SOSTOOLS Version 4.00 Sum of Squares Optimization Toolbox for MATLAB

17 Oct 2013  ·  Antonis Papachristodoulou, James Anderson, Giorgio Valmorbida, Stephen Prajna, Pete Seiler, Pablo Parrilo, Matthew M. Peet, Declan Jagt ·

The release of SOSTOOLS v4.00 comes as we approach the 20th anniversary of the original release of SOSTOOLS v1.00 back in April, 2002. SOSTOOLS was originally envisioned as a flexible tool for parsing and solving polynomial optimization problems, using the SOS tightening of polynomial positivity constraints, and capable of adapting to the ever-evolving fauna of applications of SOS. There are now a variety of SOS programming parsers beyond SOSTOOLS, including YALMIP, Gloptipoly, SumOfSquares, and others. We hope SOSTOOLS remains the most intuitive, robust and adaptable toolbox for SOS programming.

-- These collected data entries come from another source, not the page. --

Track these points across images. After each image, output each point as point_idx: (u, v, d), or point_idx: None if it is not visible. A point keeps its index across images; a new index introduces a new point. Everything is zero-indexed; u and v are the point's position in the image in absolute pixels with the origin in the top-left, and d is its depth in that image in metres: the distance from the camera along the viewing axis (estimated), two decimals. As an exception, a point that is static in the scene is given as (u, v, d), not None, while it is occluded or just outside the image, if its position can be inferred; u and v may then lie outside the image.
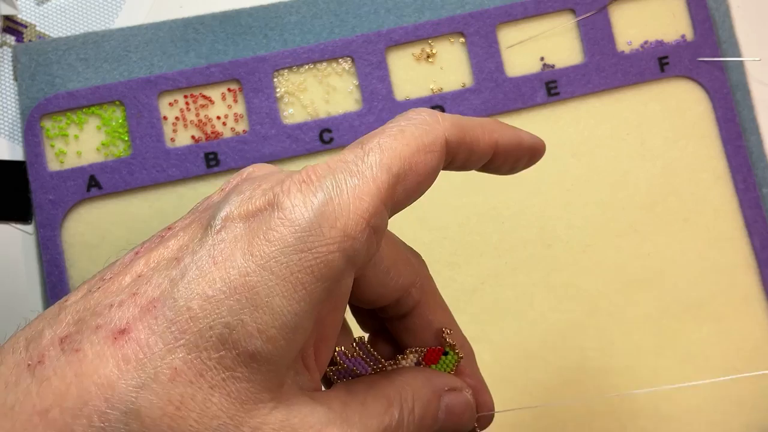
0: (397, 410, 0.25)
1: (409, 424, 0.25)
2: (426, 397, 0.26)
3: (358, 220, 0.22)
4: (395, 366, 0.28)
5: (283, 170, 0.24)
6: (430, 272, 0.34)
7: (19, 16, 0.44)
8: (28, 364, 0.21)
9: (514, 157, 0.29)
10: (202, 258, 0.21)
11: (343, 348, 0.27)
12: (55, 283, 0.40)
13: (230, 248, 0.21)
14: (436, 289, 0.30)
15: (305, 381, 0.23)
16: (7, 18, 0.43)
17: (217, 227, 0.22)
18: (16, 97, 0.43)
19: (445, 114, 0.26)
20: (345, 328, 0.30)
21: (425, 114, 0.25)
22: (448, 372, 0.29)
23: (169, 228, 0.24)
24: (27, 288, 0.41)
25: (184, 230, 0.23)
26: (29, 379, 0.20)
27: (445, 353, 0.29)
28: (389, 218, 0.24)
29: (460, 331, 0.30)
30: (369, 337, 0.30)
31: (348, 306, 0.28)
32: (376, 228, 0.23)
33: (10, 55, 0.43)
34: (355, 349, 0.27)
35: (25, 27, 0.44)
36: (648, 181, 0.43)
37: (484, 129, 0.27)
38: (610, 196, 0.43)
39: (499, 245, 0.42)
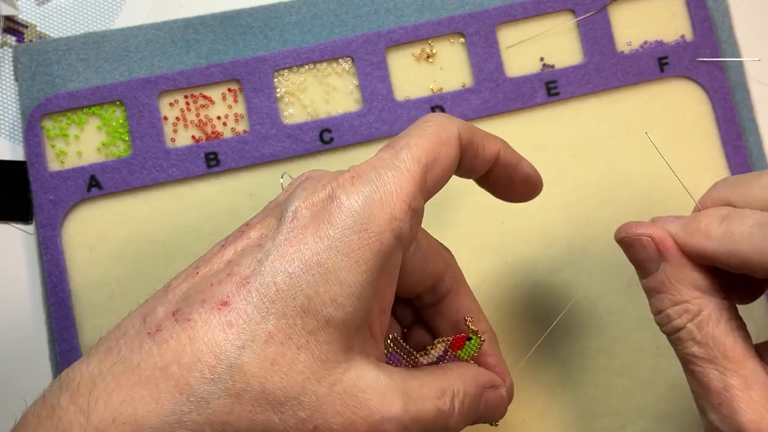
0: (449, 399, 0.29)
1: (460, 413, 0.30)
2: (473, 392, 0.31)
3: (402, 204, 0.26)
4: (426, 355, 0.33)
5: (333, 172, 0.29)
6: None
7: (20, 16, 0.44)
8: (148, 333, 0.25)
9: (510, 176, 0.33)
10: (280, 242, 0.26)
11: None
12: (55, 282, 0.40)
13: (302, 233, 0.26)
14: (464, 278, 0.34)
15: (371, 348, 0.27)
16: (8, 18, 0.43)
17: (290, 217, 0.26)
18: (17, 98, 0.43)
19: (458, 119, 0.30)
20: None
21: (441, 116, 0.30)
22: (473, 354, 0.33)
23: (247, 224, 0.28)
24: (28, 288, 0.41)
25: (261, 223, 0.28)
26: (150, 343, 0.25)
27: (469, 339, 0.33)
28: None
29: (485, 317, 0.34)
30: (401, 332, 0.34)
31: None
32: (416, 210, 0.27)
33: (11, 55, 0.43)
34: (390, 345, 0.31)
35: (26, 27, 0.44)
36: (647, 181, 0.43)
37: (490, 138, 0.31)
38: (609, 196, 0.43)
39: (500, 245, 0.42)
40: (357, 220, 0.26)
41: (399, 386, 0.27)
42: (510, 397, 0.34)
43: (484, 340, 0.33)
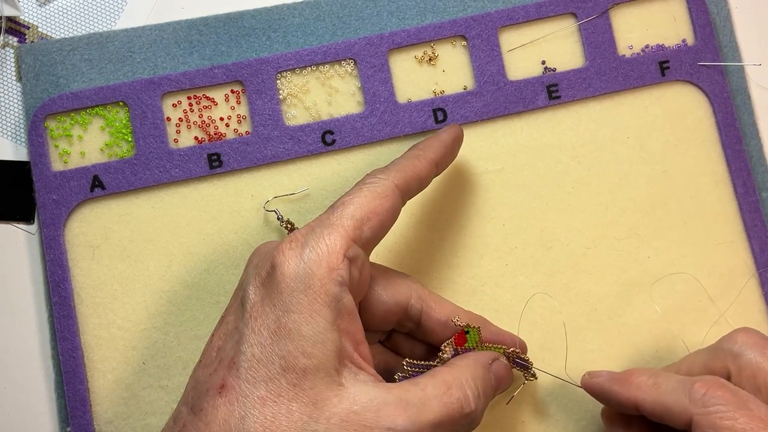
0: (456, 390, 0.32)
1: (475, 399, 0.32)
2: (482, 375, 0.34)
3: (337, 256, 0.31)
4: (440, 362, 0.35)
5: (277, 242, 0.33)
6: (431, 273, 0.42)
7: (22, 17, 0.44)
8: (178, 431, 0.30)
9: (450, 156, 0.39)
10: (247, 321, 0.31)
11: (400, 373, 0.35)
12: (58, 282, 0.40)
13: (261, 308, 0.31)
14: (432, 292, 0.37)
15: (364, 376, 0.31)
16: (10, 19, 0.44)
17: (249, 298, 0.31)
18: (20, 98, 0.43)
19: (389, 166, 0.35)
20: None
21: (376, 173, 0.35)
22: (478, 341, 0.37)
23: (225, 311, 0.33)
24: (30, 288, 0.41)
25: (232, 309, 0.33)
26: None
27: (467, 332, 0.36)
28: (370, 251, 0.34)
29: (465, 311, 0.38)
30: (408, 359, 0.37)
31: (384, 347, 0.38)
32: (352, 258, 0.32)
33: (13, 56, 0.43)
34: (407, 369, 0.35)
35: (28, 28, 0.44)
36: (648, 185, 0.43)
37: (420, 158, 0.36)
38: (610, 199, 0.43)
39: (500, 247, 0.42)
40: (300, 281, 0.30)
41: (396, 398, 0.30)
42: (524, 349, 0.39)
43: (479, 327, 0.37)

Recent progress in Semidefinite programming has opened up new possibilities for solving large Sum of Squares programming problems, and we hope the next decade will be one where SOS methods will find wide application in different areas. In SOSTOOLS v4.00, we implement a parsing approach that reduces the computational and memory requirements of the parser below that of the SDP solver itself. We have re-developed the internal structure of our polynomial decision variables. Specifically, polynomial and SOS variable declarations made using sossosvar, sospolyvar, sosmatrixvar, etc now return a new polynomial structure, dpvar. This new polynomial structure, is documented in the enclosed dpvar guide, and isolates the scalar SDP decision variables in the SOS program from the independent variables used to construct the SOS program. As a result, the complexity of the parser scales almost linearly in the number of decision variables. As a result of these changes, almost all users will notice a significant increase in speed, with large-scaleproblems experiencing the most dramatic speedups. Parsing time is now always less than 10% of time spent in the SDP solver. Finally, SOSTOOLS now provides support for the MOSEK solver interface as well as the SeDuMi, SDPT3, CSDP, SDPNAL, SDPNAL+, and SDPA solvers.